I know that all these DIGs and the AIGs who are being expelled were not a bunch of rotten apples. They were well trained at home and abroad, some of it by the United Nations. They had impeccable careers that warranted their promotion to the top. They were not rogues in the system. They were not operating a gang within the police, out to ruin the other good officers. Based on their sheer number alone, nothing can be more cruel, wasteful and destructive. If anyone is a keen observer, the only conclusion to draw from these expulsions is that there is no culture of public and social service in the so called disciplined organization. It is either out of the sadistic nature of people who delight in seeing heads roll or out of a deliberate plot to create fear and uncertainty as necessary ingredients for entrenched corruption. It is important however that our leaders be more human in the way they treat fellow human beings. It is wrong that they behave like high school bullies who only pick on the weakest and the most defenseless.
It is equally important that we get our priorities right. Experience is necessary to execute any work. If you take away Ogbonna Onovo who featured as IGP in a freak-like incident for about only a year, no serving Deputy Inspector-General, DIG ever made it to the all-important post in the last 20-25 years. I don’t know what they have against the deputies, that each time there is an opening to name a new IG, they always chose them from the third-ranking post of AIGs. With that, all DIG are expelled. These past IGs who served in the period mentioned above are Aliyu Atta, Ibrahim Coomassie, Musliu Smith, Mustapha Adebayo Balogun, Sunday Ehindero, Mike Mbama Okiro, Hafiz Rimgim, Mohammed Abubakar and now Sulaiman Abba – all AIGs. So what is the DIG post for? An unfortunate and jinxed post? They have made it a burial ground for brilliant careers and I think this is wrong. Perhaps it is time to revise the process through which the IGPs and the heads of military and quasi-military institutions are chosen. It is important that there is federal character. This has the noble goal of promoting inclusiveness. But this must be taken together with a merit-based system. Nigeria is rapidly growing and its institutions are evolving.
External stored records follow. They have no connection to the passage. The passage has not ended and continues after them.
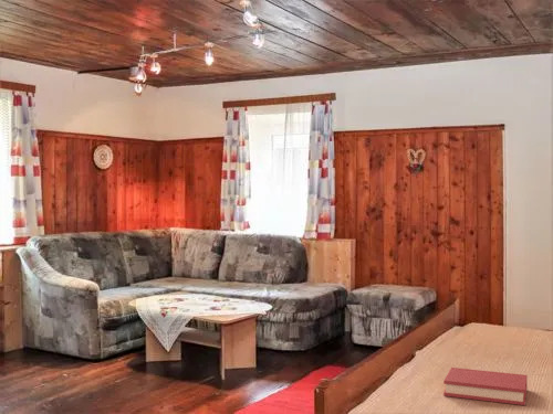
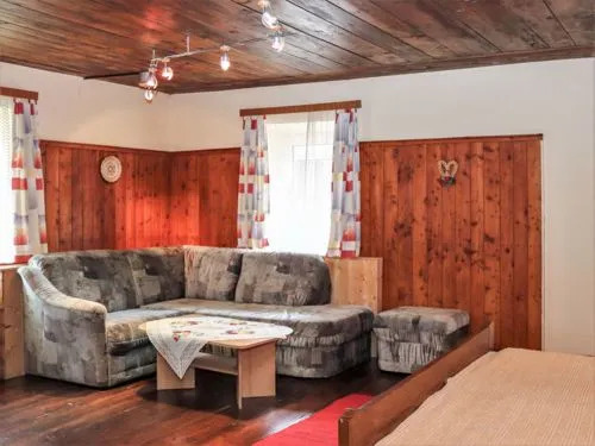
- hardback book [442,367,528,406]
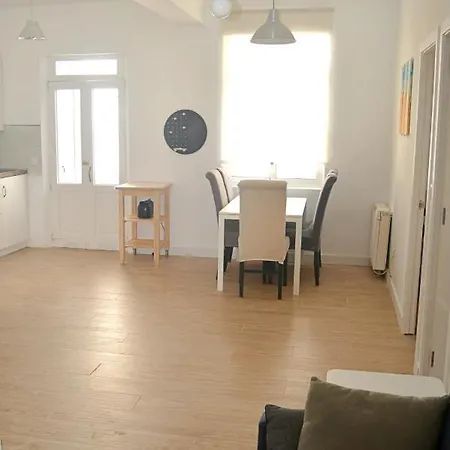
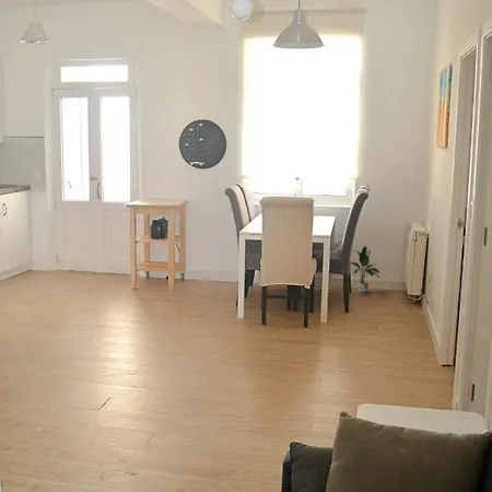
+ potted plant [350,246,382,293]
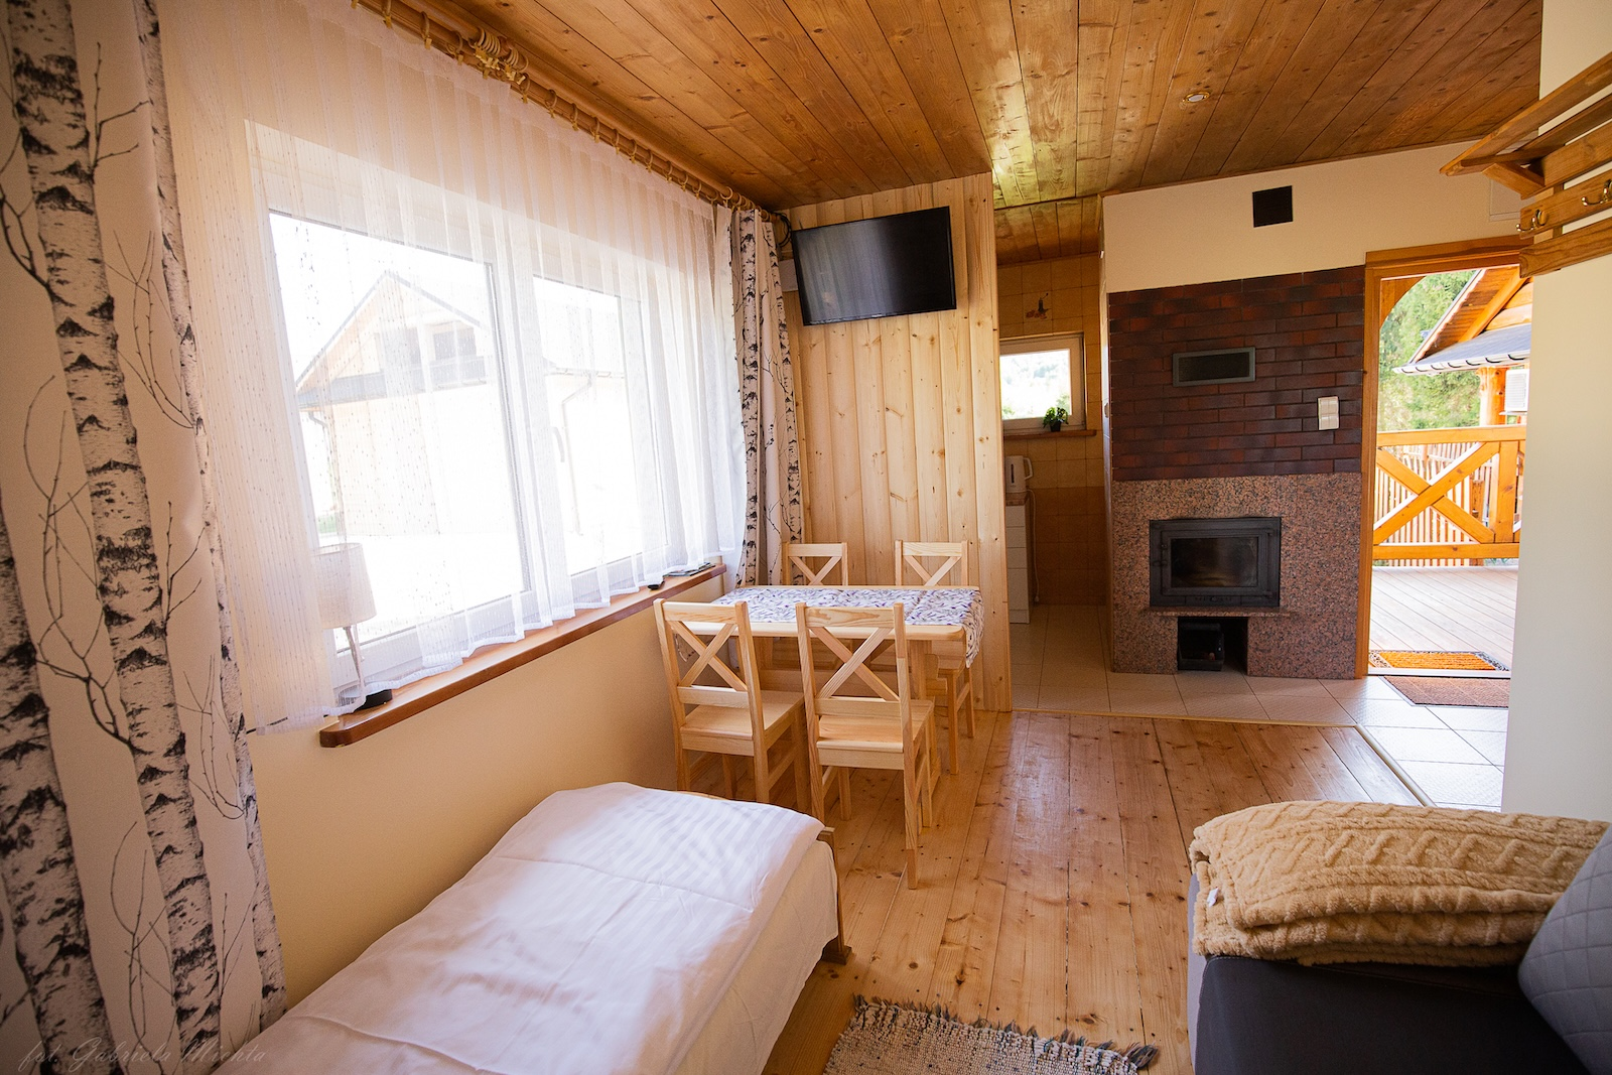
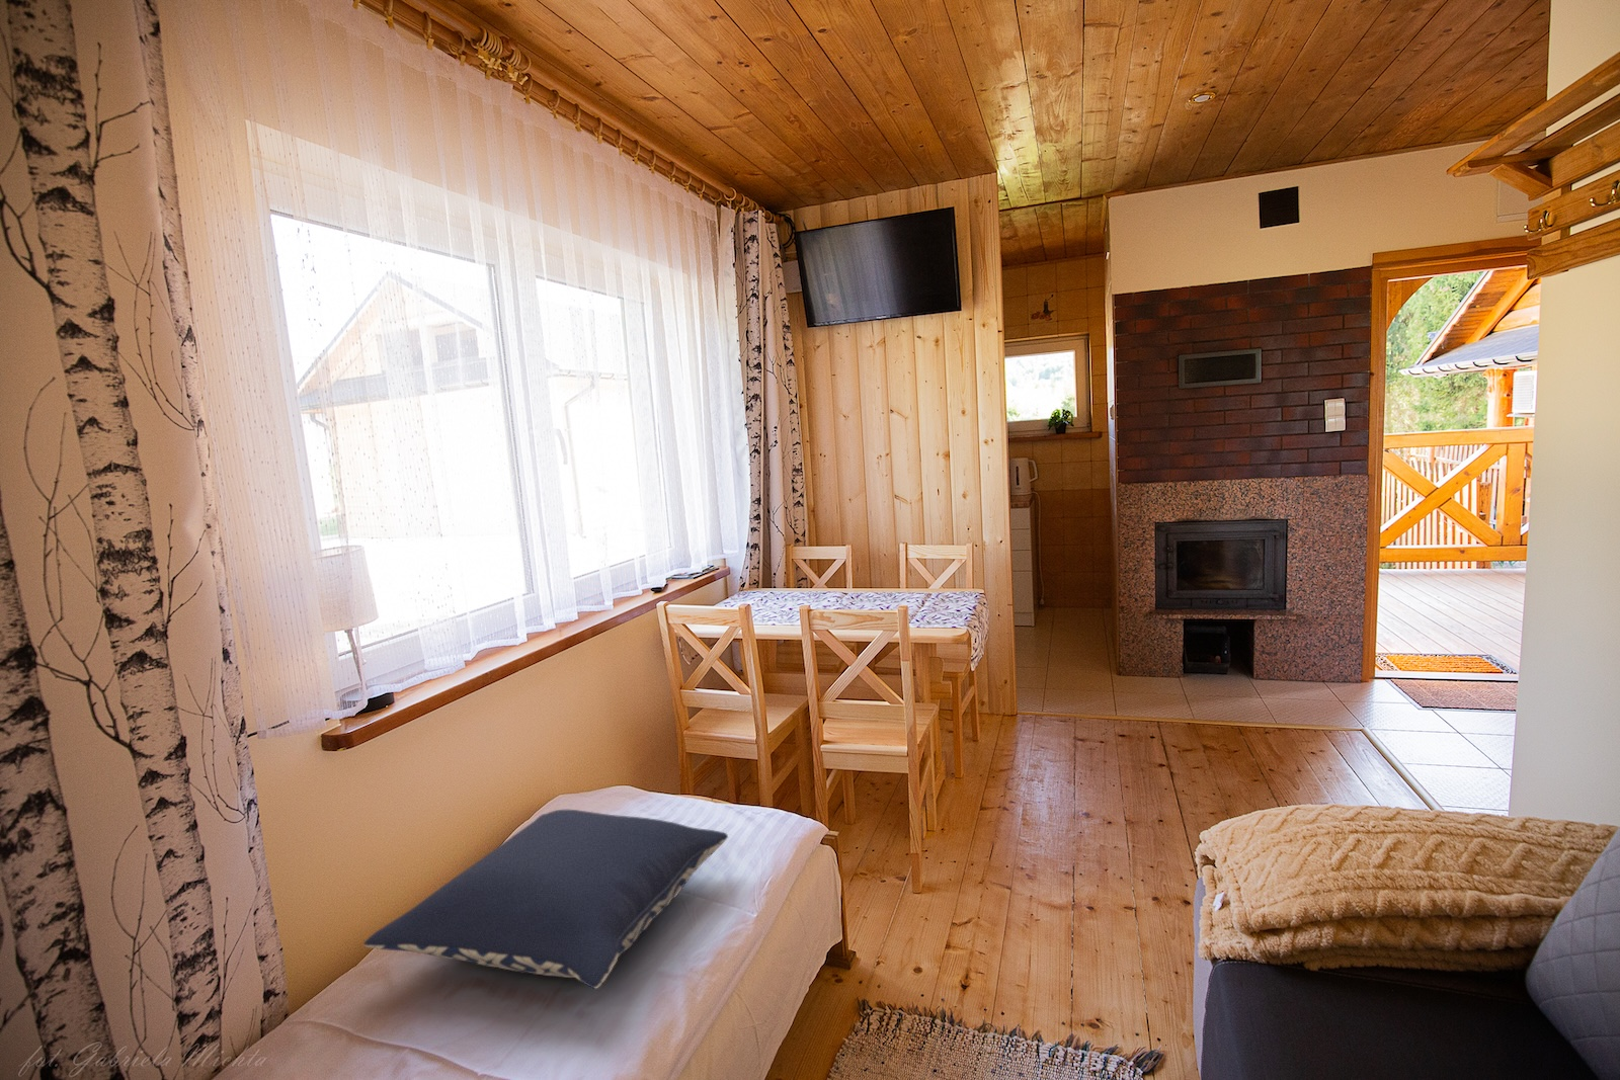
+ pillow [364,809,729,990]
At this stage of our development, the country needs its finest minds in the security and public services.

It will be better to determine careers by effectiveness of officers than by how long or worse, a spoils system. Officers in the police should be subject to written examinations, followed with an interview to assess their abilities to raise policing. They should be tested on their analytical and problem-solving skills and anyone found lacking should have their jobs taken from them. A DIG who has acquired great skills through training and experience in say, fighting terrorism and is doing well on the job shouldn’t be expelled simply on account of a lower-ranking officer being made head of the police. Doing that deprives the nation of an officer the service and the country need. We all know that the appointment of an IG or army chief is more political than anything. There is no need pretending that it is not, even if the reason we do so is to save careers and retain well-trained and skilled service personnel. Enough of this wastage of acutely needed human resources.